Non-compete provisions are overbroad, that is, they reasonably tend to chill employees in the exercise of Section 7 rights, when the provisions could reasonably be construed by employees to deny them the ability to quit or change jobs by cutting off their access to other employment opportunities that they are qualified for based on their experience, aptitudes, and preferences as to type and location of work. Generally speaking, this denial of access to employment opportunities chills employees from engaging in Section 7 activity because: employees know that they will have greater difficulty replacing their lost income if they are discharged for exercising their statutory rights to organize and act together to improve working conditions; employees’ bargaining power is undermined in the context of lockouts, strikes, and other labor disputes; and, an employer’s former employees are unlikely to reunite at a local competitor’s workplace, and, thus be unable to leverage their prior relationships—and the communication and solidarity engendered thereby—to encourage each other to exercise their rights to improve working conditions in their new workplace

The General Counsel also concluded that “a desire to avoid competition from a former employee is not a legitimate business interest that could support a special circumstances defense” and that “business interests in retaining employees or protecting special investments in training employees are unlikely to ever justify an overbroad non-compete provision because U.S. law generally protects employee mobility, and employers may protect training investments by less restrictive means, for example, by offering a longevity bonus.”

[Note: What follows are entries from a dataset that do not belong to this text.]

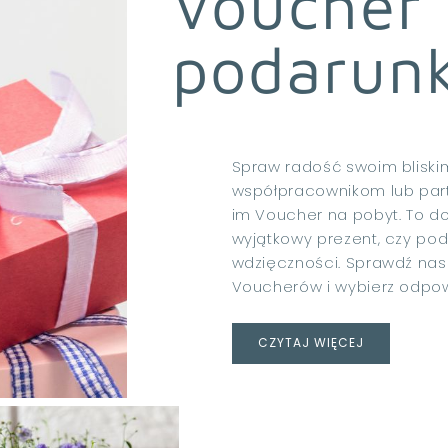
Voucher
podarun
Spraw radość swoim bliski
współpracownikom lub par
im Voucher na pobyt. To d
wyjątkowy prezent, czy pod
wdzięczności. Sprawdź na
Voucherów i wybierz odpowi
CZYTAJ WIĘCEJ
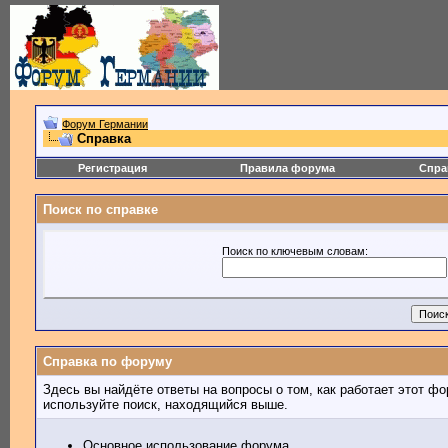
Форум Германии
Справка
Регистрация
Правила форума
Спра
Поиск по справке
Поиск по ключевым словам:
Справка по форуму
Здесь вы найдёте ответы на вопросы о том, как работает этот 
используйте поиск, находящийся выше.
Основное использование форума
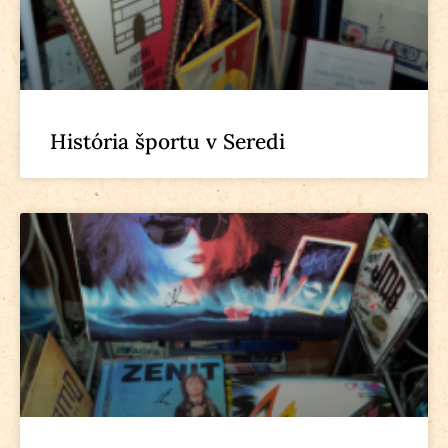
História športu v Seredi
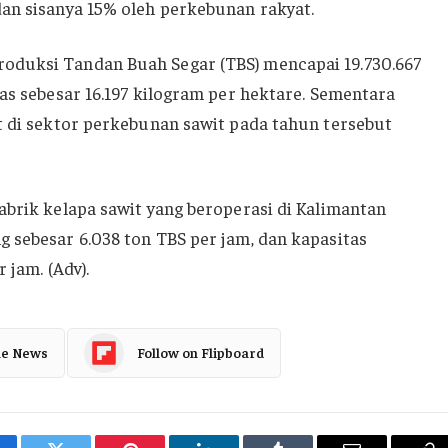
an sisanya 15% oleh perkebunan rakyat.
oduksi Tandan Buah Segar (TBS) mencapai 19.730.667
tas sebesar 16.197 kilogram per hektare. Sementara
t di sektor perkebunan sawit pada tahun tersebut
abrik kelapa sawit yang beroperasi di Kalimantan
 sebesar 6.038 ton TBS per jam, dan kapasitas
 jam. (Adv).
le News
Follow on Flipboard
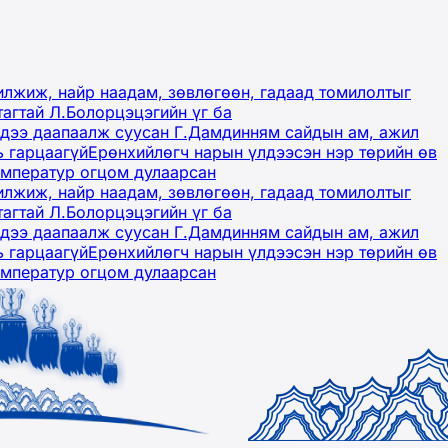
лжиж, найр наадам, зөвлөгөөн, гадаад томилолтыг
тагтай Л.Болорцэцэгийн үг ба
гэдээ даапаалж суусан Г.Дамдинням сайдын ам, ажил
ь гарцаагүй
Ерөнхийлөгч нарын үлдээсэн нэр төрийн өв
емператур огцом дулаарсан
лжиж, найр наадам, зөвлөгөөн, гадаад томилолтыг
тагтай Л.Болорцэцэгийн үг ба
гэдээ даапаалж суусан Г.Дамдинням сайдын ам, ажил
ь гарцаагүй
Ерөнхийлөгч нарын үлдээсэн нэр төрийн өв
емператур огцом дулаарсан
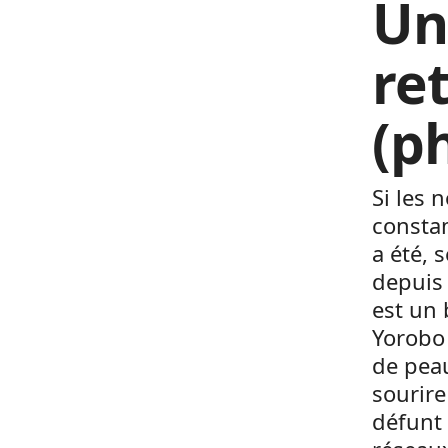
Un
re
(p
Si les 
constam
a été, 
depuis 
est un 
Yorobo 
de peau
sourire
défunt 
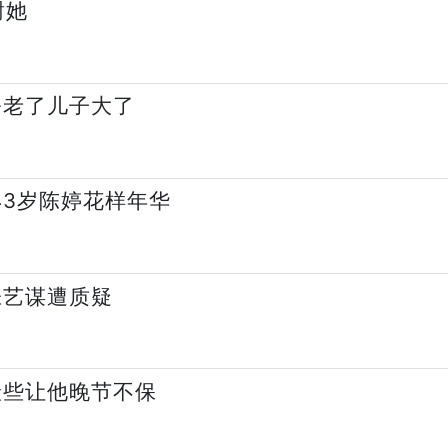
谢她
公老了儿子大了
43岁陈婷花样年华
张艺谋遭质疑
险些让他晚节不保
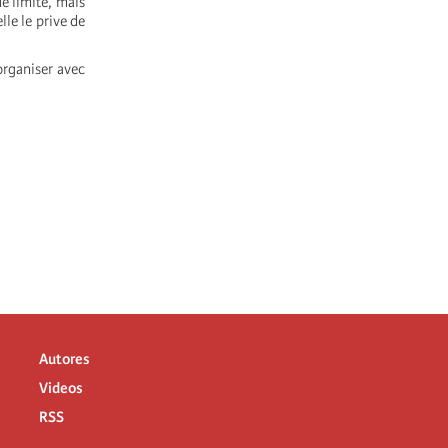
e limité, mais
le le prive de
’organiser avec
Autores
Videos
RSS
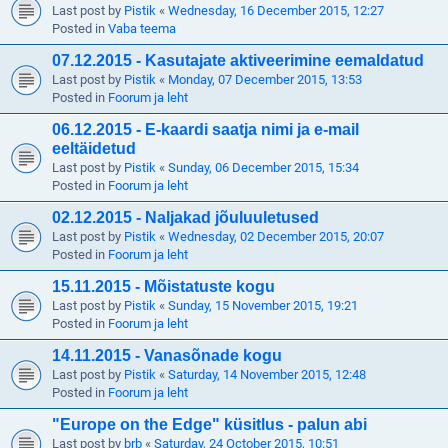
Last post by
Pistik
«
Wednesday, 16 December 2015, 12:27
Posted in
Vaba teema
07.12.2015 - Kasutajate aktiveerimine eemaldatud
Last post by
Pistik
«
Monday, 07 December 2015, 13:53
Posted in
Foorum ja leht
06.12.2015 - E-kaardi saatja nimi ja e-mail
eeltäidetud
Last post by
Pistik
«
Sunday, 06 December 2015, 15:34
Posted in
Foorum ja leht
02.12.2015 - Naljakad jõuluuletused
Last post by
Pistik
«
Wednesday, 02 December 2015, 20:07
Posted in
Foorum ja leht
15.11.2015 - Mõistatuste kogu
Last post by
Pistik
«
Sunday, 15 November 2015, 19:21
Posted in
Foorum ja leht
14.11.2015 - Vanasõnade kogu
Last post by
Pistik
«
Saturday, 14 November 2015, 12:48
Posted in
Foorum ja leht
"Europe on the Edge" küsitlus - palun abi
Last post by
brb
«
Saturday, 24 October 2015, 10:51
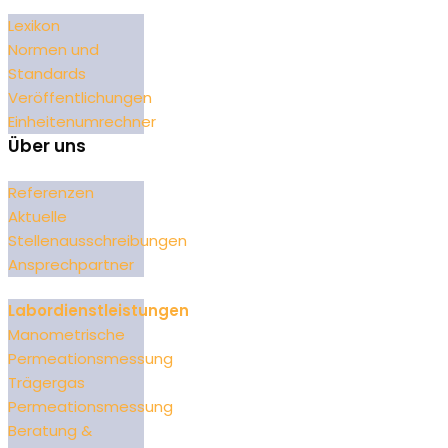
Lexikon
Normen und
Standards
Veröffentlichungen
Einheitenumrechner
Über uns
Referenzen
Aktuelle
Stellenausschreibungen
Ansprechpartner
Labordienstleistungen
Manometrische
Permeationsmessung
Trägergas
Permeationsmessung
Beratung &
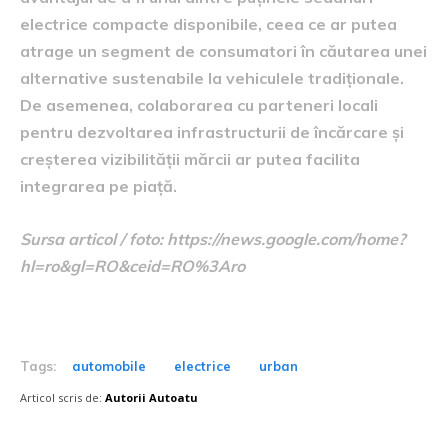
electrice compacte disponibile, ceea ce ar putea
atrage un segment de consumatori în căutarea unei
alternative sustenabile la vehiculele tradiționale.
De asemenea, colaborarea cu parteneri locali
pentru dezvoltarea infrastructurii de încărcare și
creșterea vizibilității mărcii ar putea facilita
integrarea pe piață.
Sursa articol / foto: https://news.google.com/home?
hl=ro&gl=RO&ceid=RO%3Aro
Tags:
automobile
electrice
urban
Articol scris de:
Autorii Autoatu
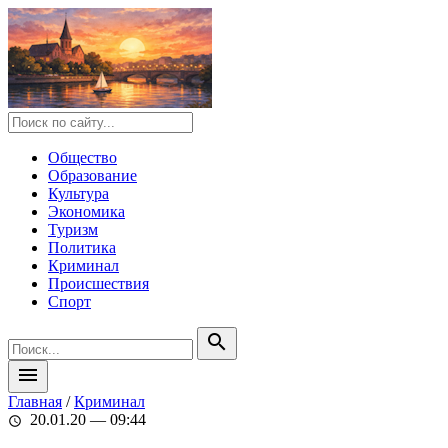
Общество
Образование
Культура
Экономика
Туризм
Политика
Криминал
Происшествия
Спорт
search
menu
Главная
/
Криминал
20.01.20 — 09:44
schedule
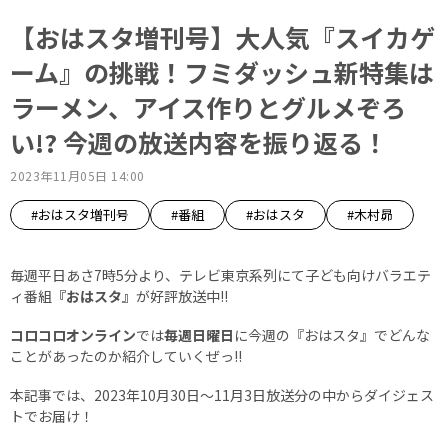
【おはスタ増刊号】大人気『スイカゲ
ーム』の挑戦！フミダッシュ新特集は
ラーメン、アイス作りとグルメぞろ
い!? 今週の放送内容を振り返る！
2023年11月05日 14:00
#おはスタ増刊号
#番組
#おはスタ
#木村昴
毎週平日あさ7時5分より、テレビ東京系列にて子ども向けバラエテ
ィ番組
『おはスタ』
が好評放送中!!
コロコロオンライン
では
毎週日曜日
に今週の『おはスタ』でどんな
ことがあったのか紹介していくぜっ!!
本記事では、2023年10月30日～11月3日放送分の中からダイジェス
トでお届け！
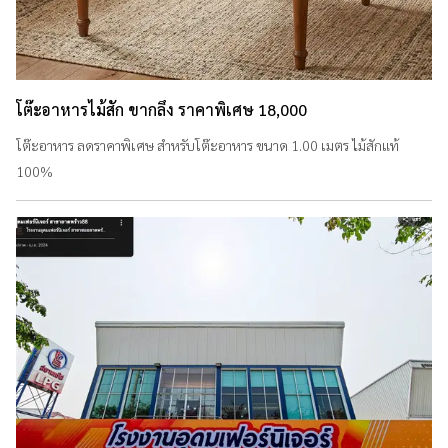
โต๊ะอาหารไม้สัก ขากลึง ราคาพิเศษ 18,000
โต๊ะอาหาร ลดราคาพิเศษ สำหรับโต๊ะอาหาร ขนาด 1.00 เมตร ไม้สักแท้
100%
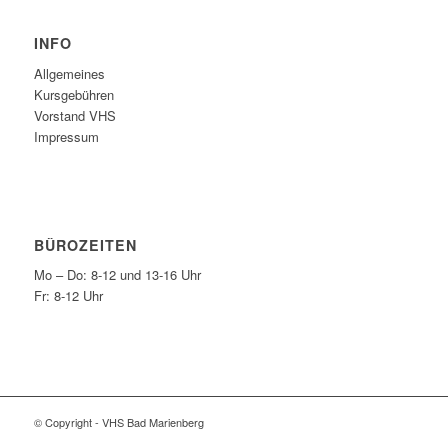
INFO
Allgemeines
Kursgebühren
Vorstand VHS
Impressum
BÜROZEITEN
Mo – Do: 8-12 und 13-16 Uhr
Fr: 8-12 Uhr
© Copyright - VHS Bad Marienberg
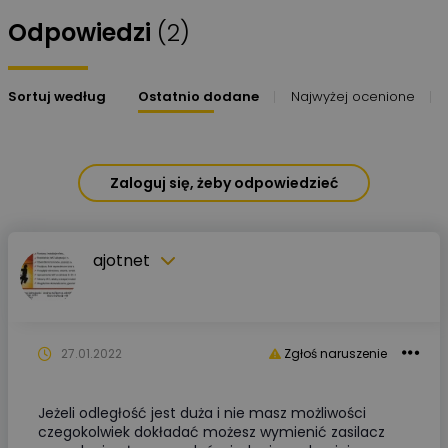
Odpowiedzi
(2)
Sortuj według
Ostatnio dodane
Najwyżej ocenione
Zaloguj się, żeby odpowiedzieć
ajotnet
27.01.2022
Zgłoś naruszenie
Jeżeli odległość jest duża i nie masz możliwości
czegokolwiek dokładać możesz wymienić zasilacz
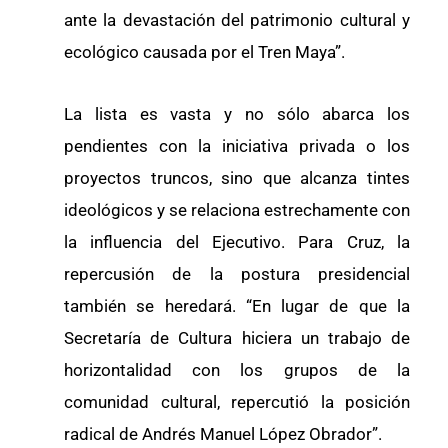
ante la devastación del patrimonio cultural y
ecológico causada por el Tren Maya”.
La lista es vasta y no sólo abarca los
pendientes con la iniciativa privada o los
proyectos truncos, sino que alcanza tintes
ideológicos y se relaciona estrechamente con
la influencia del Ejecutivo. Para Cruz, la
repercusión de la postura presidencial
también se heredará. “En lugar de que la
Secretaría de Cultura hiciera un trabajo de
horizontalidad con los grupos de la
comunidad cultural, repercutió la posición
radical de Andrés Manuel López Obrador”.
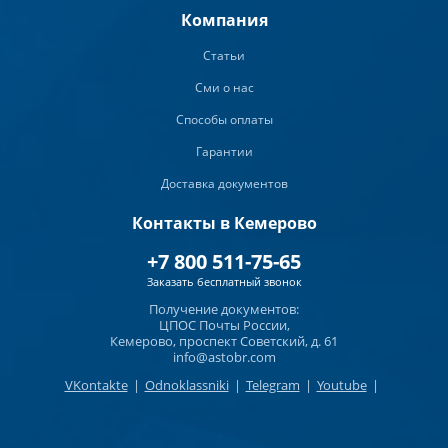
Компания
Статьи
Сми о нас
Способы оплаты
Гарантии
Доставка документов
Контакты в Кемерово
+7 800 511-75-65
Заказать бесплатный звонок
Получение документов:
ЦПОС Почты России,
Кемерово, проспект Советский, д. 61
info@astobr.com
VKontakte
|
Odnoklassniki
|
Telegram
|
Youtube
|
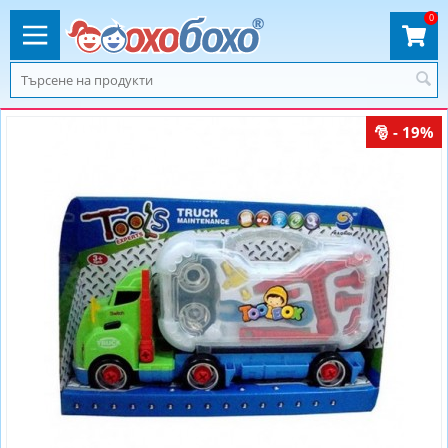
0
- 19%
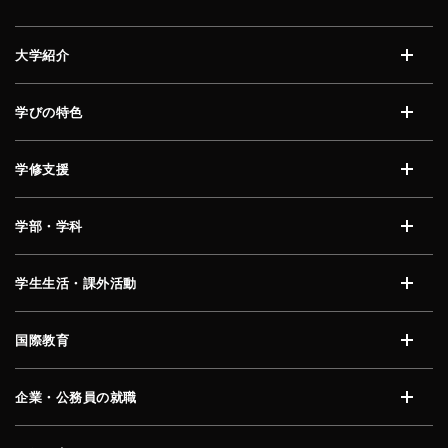
大学紹介
開く
学びの特色
開く
学修支援
開く
学部・学科
開く
学生生活・課外活動
開く
国際教育
開く
企業・公務員の就職
開く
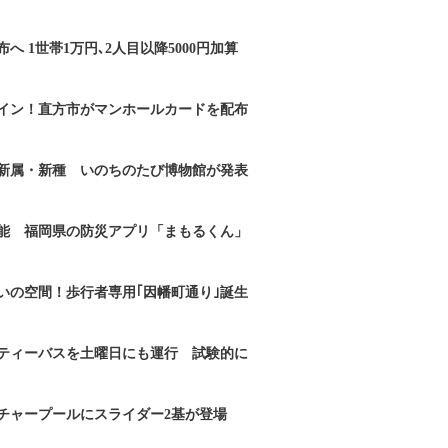
へ 1世帯1万円､2人目以降5000円加算
イン！直方市がマンホールカードを配布
新属・新種 いのちのたび博物館が発表
能 福岡県の防災アプリ「まもるくん」
いの空間！歩行者専用｢因幡町通り｣誕生
ティーバスを土曜日にも運行 試験的に
チャープールにスライダー2基が登場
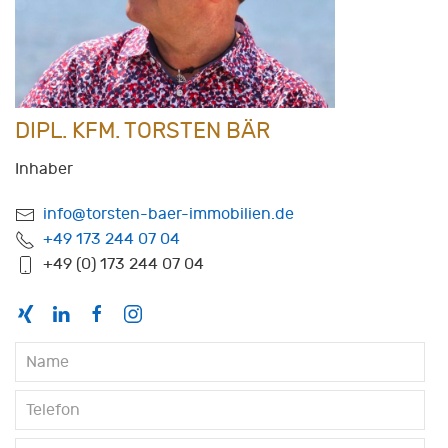
DIPL. KFM. TORSTEN BÄR
Inhaber
info@torsten-baer-immobilien.de
+49 173 244 07 04
+49 (0) 173 244 07 04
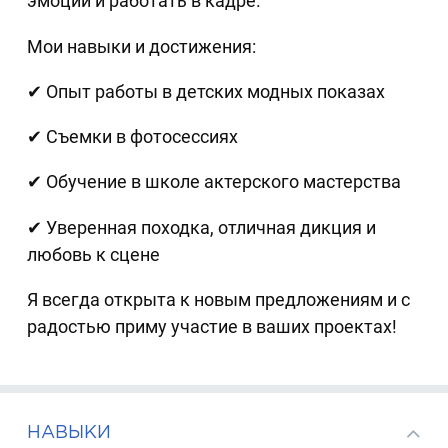
эмоции и работать в кадре.
Мои навыки и достижения:
✔ Опыт работы в детских модных показах
✔ Съемки в фотосессиях
✔ Обучение в школе актерского мастерства
✔ Уверенная походка, отличная дикция и
любовь к сцене
Я всегда открыта к новым предложениям и с
радостью приму участие в ваших проектах!
НАВЫКИ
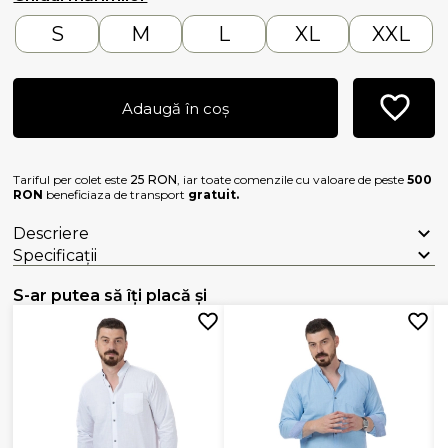
S
M
L
XL
XXL
Adaugă în coș
Tariful per colet este
25 RON
, iar toate comenzile cu valoare de peste
500
RON
beneficiaza de transport
gratuit.
Descriere
Specificații
S-ar putea să îți placă și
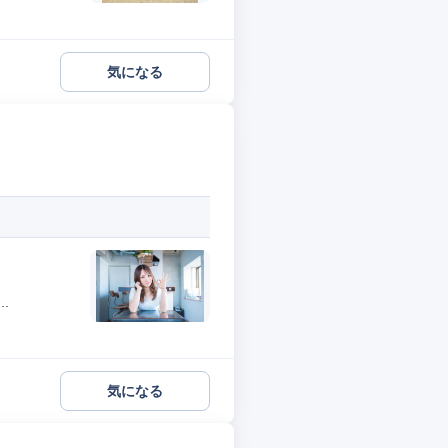
気になる
.
気になる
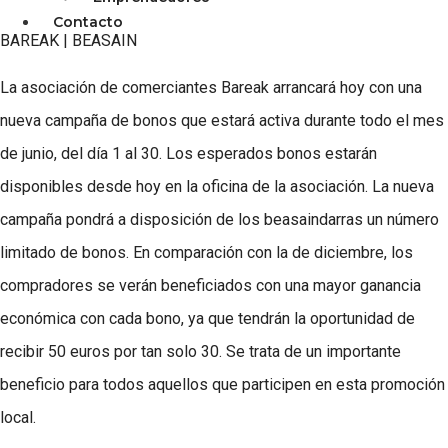
Contacto
BAREAK | BEASAIN
La asociación de comerciantes Bareak arrancará hoy con una
nueva campaña de bonos que estará activa durante todo el mes
de junio, del día 1 al 30. Los esperados bonos estarán
disponibles desde hoy en la oficina de la asociación. La nueva
campaña pondrá a disposición de los beasaindarras un número
limitado de bonos. En comparación con la de diciembre, los
compradores se verán beneficiados con una mayor ganancia
económica con cada bono, ya que tendrán la oportunidad de
recibir 50 euros por tan solo 30. Se trata de un importante
beneficio para todos aquellos que participen en esta promoción
local.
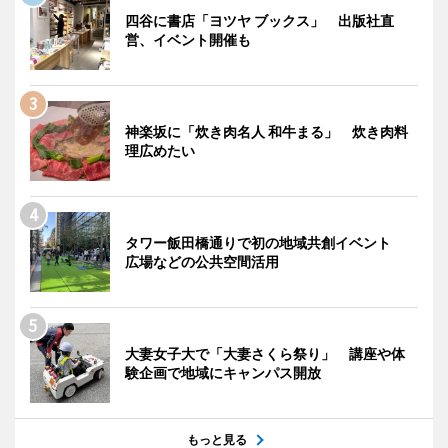
四谷に書店「ヨツヤ ブックス」 出版社直
営、イベント開催も
神楽坂に「炊き肉名人 和牛まる」 炊き肉料
理広めたい
タワー飯田橋通りで初の地域共創イベント
広場などの公共空間活用
大妻女子大で「大妻さくら祭り」 講座や体
験企画で地域にキャンパス開放
もっと見る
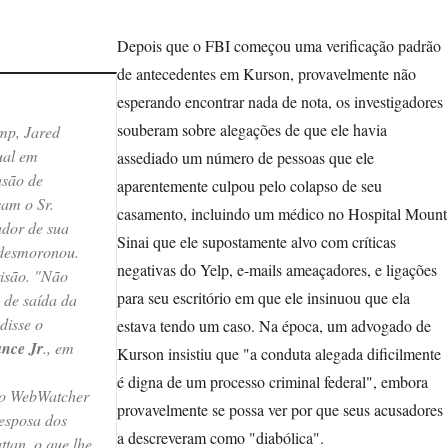
Depois que o FBI começou uma verificação padrão
de antecedentes em Kurson, provavelmente não
esperando encontrar nada de nota, os investigadores
souberam sobre alegações de que ele havia
mp, Jared
ual em
assediado um número de pessoas que ele
asão de
aparentemente culpou pelo colapso de seu
am o Sr.
casamento, incluindo um médico no Hospital Mount
ador de sua
Sinai que ele supostamente alvo com críticas
 desmoronou.
negativas do Yelp, e-mails ameaçadores, e ligações
risão. "Não
para seu escritório em que ele insinuou que ela
 de saída da
disse o
estava tendo um caso. Na época, um advogado de
nce Jr
., em
Kurson insistiu que "a conduta alegada dificilmente
é digna de um processo criminal federal", embora
do WebWatcher
provavelmente se possa ver por que seus acusadores
esposa dos
a descreveram como "diabólica".
tan, o que lhe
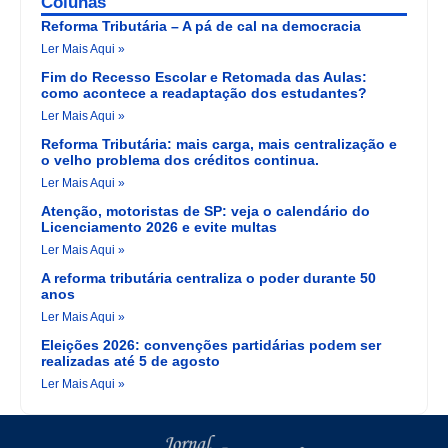
Colunas
Reforma Tributária – A pá de cal na democracia
Ler Mais Aqui »
Fim do Recesso Escolar e Retomada das Aulas:
como acontece a readaptação dos estudantes?
Ler Mais Aqui »
Reforma Tributária: mais carga, mais centralização e
o velho problema dos créditos continua.
Ler Mais Aqui »
Atenção, motoristas de SP: veja o calendário do
Licenciamento 2026 e evite multas
Ler Mais Aqui »
A reforma tributária centraliza o poder durante 50
anos
Ler Mais Aqui »
Eleições 2026: convenções partidárias podem ser
realizadas até 5 de agosto
Ler Mais Aqui »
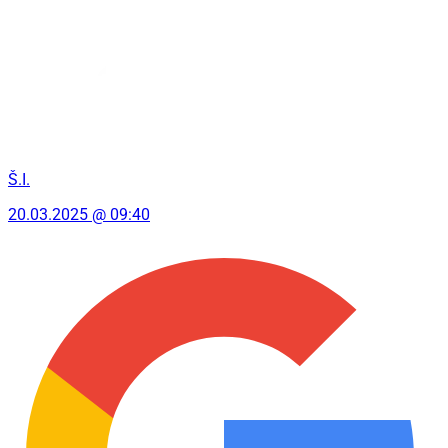
Š.I.
20.03.2025 @ 09:40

In the General Counsel’s view, the only acceptable non-compete agreements would be “provisions that clearly restrict only individuals’ managerial or ownership interests in a competing business or independent-contractor relationships. Moreover, there may be circumstances in which a narrowly tailored non-compete agreement’s infringement on employee rights is justified by special circumstances.” The General Counsel explained that non-compete agreements in these situations may “not violate the Act because employees could not reasonably construe the agreements to prohibit their acceptance of employment relationships subject to the Act’s protection.”

The General Counsel’s memo is another step in the federal government’s efforts to reduce or eliminate the use of non-compete agreements. The Federal Trade Commission (“FTC”) recently proposed a complete ban on non-compete agreements, and is expected to vote on that ban in early 2024.

This article summarizes aspects of the law and does not constitute legal advice. For legal advice for your situation, you should contact an attorney.